Wednesday, May 06, 2015

Music Revolutions

I am fascinated by the news that long research and analysis by British musicologists looking at the American Billboard top 100 over the last fifty years has identified three major music revolutions since the birth of blues and jazz.

The three key years identified are 1964, 1983 and 1991. The thing that interests me is that I have lived through all of them and can clearly remember the years.

In 1964 they noted that the change we get from the rawness of blues and free forms of jazz to something tight yet epitomised by vocal harmony in the Beatles is revolution 1. At the time the Beatles climbed to the top I was seven. It happened in 1962 in this country but the research was done on the US charts, where they broke two years later. Suddenly, in a way I had not noticed before, everyone was talking about popular music. Older folk bemoaned the hairstyles and the screaming but the Beatles were setting the news, not just the music, agenda.

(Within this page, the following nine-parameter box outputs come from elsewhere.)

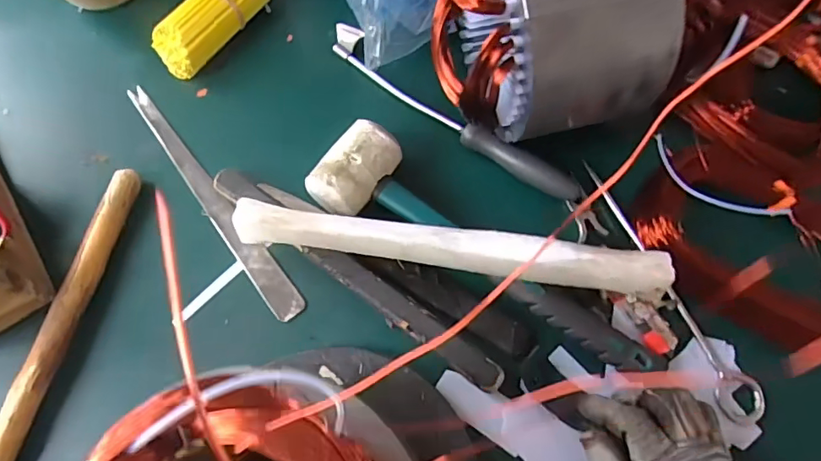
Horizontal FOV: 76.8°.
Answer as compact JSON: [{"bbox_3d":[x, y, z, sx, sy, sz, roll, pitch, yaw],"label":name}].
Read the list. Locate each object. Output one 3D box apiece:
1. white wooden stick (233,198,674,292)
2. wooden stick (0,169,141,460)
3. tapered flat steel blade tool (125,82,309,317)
[{"bbox_3d":[0.022,0.009,0.354,0.294,0.025,0.027,9,70,4],"label":"white wooden stick"},{"bbox_3d":[-0.253,0.068,0.376,0.021,0.021,0.246,11,70,5],"label":"wooden stick"},{"bbox_3d":[-0.165,-0.030,0.427,0.024,0.006,0.254,-36,73,-12],"label":"tapered flat steel blade tool"}]

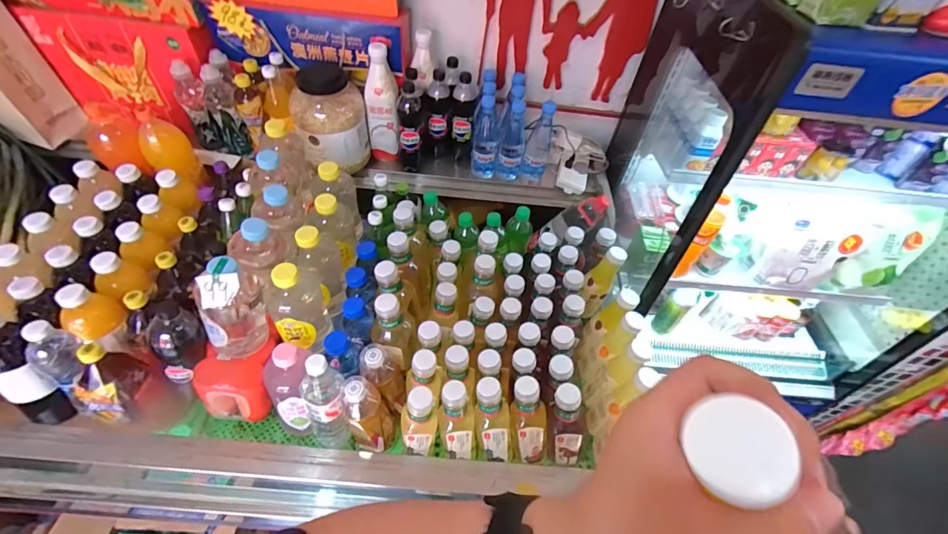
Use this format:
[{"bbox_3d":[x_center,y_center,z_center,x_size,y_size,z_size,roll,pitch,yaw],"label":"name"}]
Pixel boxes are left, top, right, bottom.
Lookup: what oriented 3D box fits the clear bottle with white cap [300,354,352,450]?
[{"bbox_3d":[-0.259,0.239,0.726,0.072,0.232,0.079,-16,53,-19],"label":"clear bottle with white cap"}]

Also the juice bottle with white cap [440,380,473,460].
[{"bbox_3d":[-0.028,0.273,0.726,0.058,0.178,0.070,0,49,-6],"label":"juice bottle with white cap"}]

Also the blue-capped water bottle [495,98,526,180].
[{"bbox_3d":[0.105,-0.345,1.134,0.067,0.207,0.069,7,49,0],"label":"blue-capped water bottle"}]

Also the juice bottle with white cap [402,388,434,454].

In 1983 the ubiquitous sound of the simple drum machine and the Yamaha DX7 synth taken on by new wave and the new romantics was definitely new, but felt more like a post-punk settling down than a revolution. Again the older folk moaned about the clothes but the sound was less controversial. It is interesting that the sample Radio 4 chose to use to illustrate this was the drum break from Phil Collins' 'In the Air Tonight'. A break done by a real drummer with real drums.

Musically speaking it is clear from the research that punk was of no significance. In fact a friend of mine just dismissed it as 'rock done a bit faster'. I don't buy the argument that punk had a greater impact in this country than the States. The Ramones, New York Dolls and MC5 all had a fine punk pedigree pre 1976 when we got the Pistols.

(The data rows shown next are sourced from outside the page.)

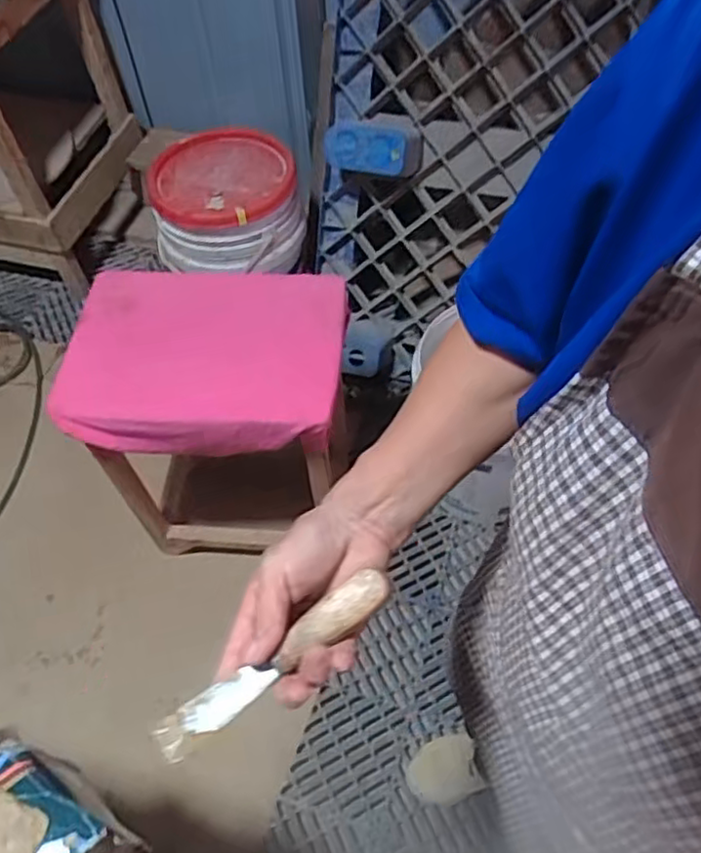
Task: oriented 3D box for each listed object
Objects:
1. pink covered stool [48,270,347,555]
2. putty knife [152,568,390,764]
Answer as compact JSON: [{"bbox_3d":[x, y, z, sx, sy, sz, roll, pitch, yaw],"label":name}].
[{"bbox_3d":[-0.217,0.029,1.246,0.418,0.600,0.319,4,57,5],"label":"pink covered stool"},{"bbox_3d":[-0.048,0.141,0.406,0.165,0.016,0.022,-36,61,0],"label":"putty knife"}]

Next significant moment turns out to be the development of hip-hop from 1991. Musically it is clear that rap (in effect speaking rather than singing) was a step-change. Looking at the research in the States CNN concluded that this latter development was the biggest change in musical style in the last fifty years. It would be hard to disagree. From 1991 onwards the editing of record collections into new sounds becomes a possibility for anyone, musician or not. The logical conclusion of this bedroom creativity has been dubstep.

The fascinating question is, if there have been no major musical developments since 1991, aren't we due a new one?

2 comments:

Darren Hill said...

Interesting that they note 91 as the change with hip-hop. 1980 was Blondie's Rapture, which was the first rap song to top the US charts (Ok, rap doesn't equal hip-hop) but Grandmaster Flash and the Sugarhill Gang were both early 80s and hovering at the top of the charts. Love the comment on using Phil Collins... I can't see R4 being ironic but it could be possible.

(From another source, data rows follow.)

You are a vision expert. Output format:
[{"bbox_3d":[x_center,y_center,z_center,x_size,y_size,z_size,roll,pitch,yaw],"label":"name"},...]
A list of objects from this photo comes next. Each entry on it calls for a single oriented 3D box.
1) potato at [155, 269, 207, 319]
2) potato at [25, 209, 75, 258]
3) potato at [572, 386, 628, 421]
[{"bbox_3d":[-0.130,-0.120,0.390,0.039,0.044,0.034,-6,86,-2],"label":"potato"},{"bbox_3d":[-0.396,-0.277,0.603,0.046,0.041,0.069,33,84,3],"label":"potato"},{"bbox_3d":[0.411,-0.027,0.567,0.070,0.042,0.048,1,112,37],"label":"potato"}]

I suppose what it does tell us is that musical revolutions take longer than your average punk serenade :)

Trendlewood said...

1991 comes up in the musical analysis as the step-change. It means that the additions and accretions over the previous years were small steps which eventually had an impact. It is not the spoken word lyric which is the change but the production technique of mixing, scratching and sampling, I think.